I escorted her to the bathroom dodging waitresses carrying trays of steaming hot food.  I envied the person who would get to sink their teeth into a hot meal.  I forget what that is like.  

When we got to the bathroom my daughter revealed she really had to go to the bathroom.    At five years of age she is still to young to go into the bathroom alone.  I usually wait outside the stall.  However, this time she asked if I would go in with her.  “Please Mommy!”  There was a catch.  She wanted me to turn around and face the wall.  The only thing missing was a dunce cap.  

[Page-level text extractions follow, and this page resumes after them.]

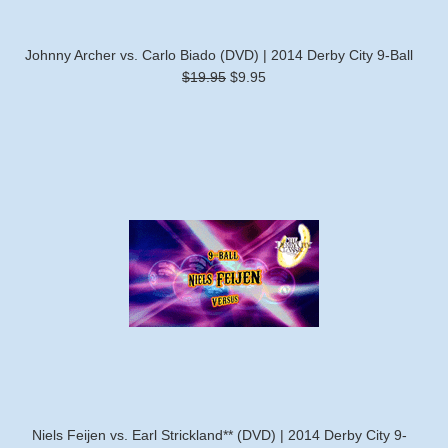
Johnny Archer vs. Carlo Biado (DVD) | 2014 Derby City 9-Ball
$19.95
$9.95
Niels Feijen vs. Earl Strickland** (DVD) | 2014 Derby City 9-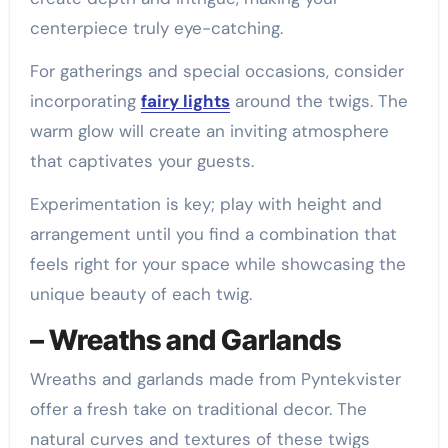
centerpiece truly eye-catching.
For gatherings and special occasions, consider
incorporating
fairy lights
around the twigs. The
warm glow will create an inviting atmosphere
that captivates your guests.
Experimentation is key; play with height and
arrangement until you find a combination that
feels right for your space while showcasing the
unique beauty of each twig.
– Wreaths and Garlands
Wreaths and garlands made from Pyntekvister
offer a fresh take on traditional decor. The
natural curves and textures of these twigs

Toilets that flush automatically are fantastic until a child is using the facility.  My daughter was doing her business when the toilet flushed.  The water splashed back on her keister.  She was disgusted and distracted.  She complained and moved causing the toilet to flush again.  She demanded,” Make it stop doing that!”  There was nothing I could do but laugh since I didn’t have my tool box to disconnect the automatic flusher. She got angrier.  I laughed harder.  The toilet flushed again.   Her discomfort wasn’t funny.  Mine was.  The toilet flushed again.   I was standing with my face to the wall of a bathroom stall while my child was getting splashed with filthy water from a public toilet.  We couldn’t leave until she finished and she couldn’t finish because it wouldn’t stop flushing.  I can only imagine what the other patrons using the facilities thought about us.  

We finally made our way back to the table.  I took one bite of my cold food and my daughter dropped her drink.  It landed under the table and on my feet.  I gave her my beverage.  She looked up at me as she took a sip.  Her beautiful blue eyes were smiling.   My glass was now half empty, but my heart was full.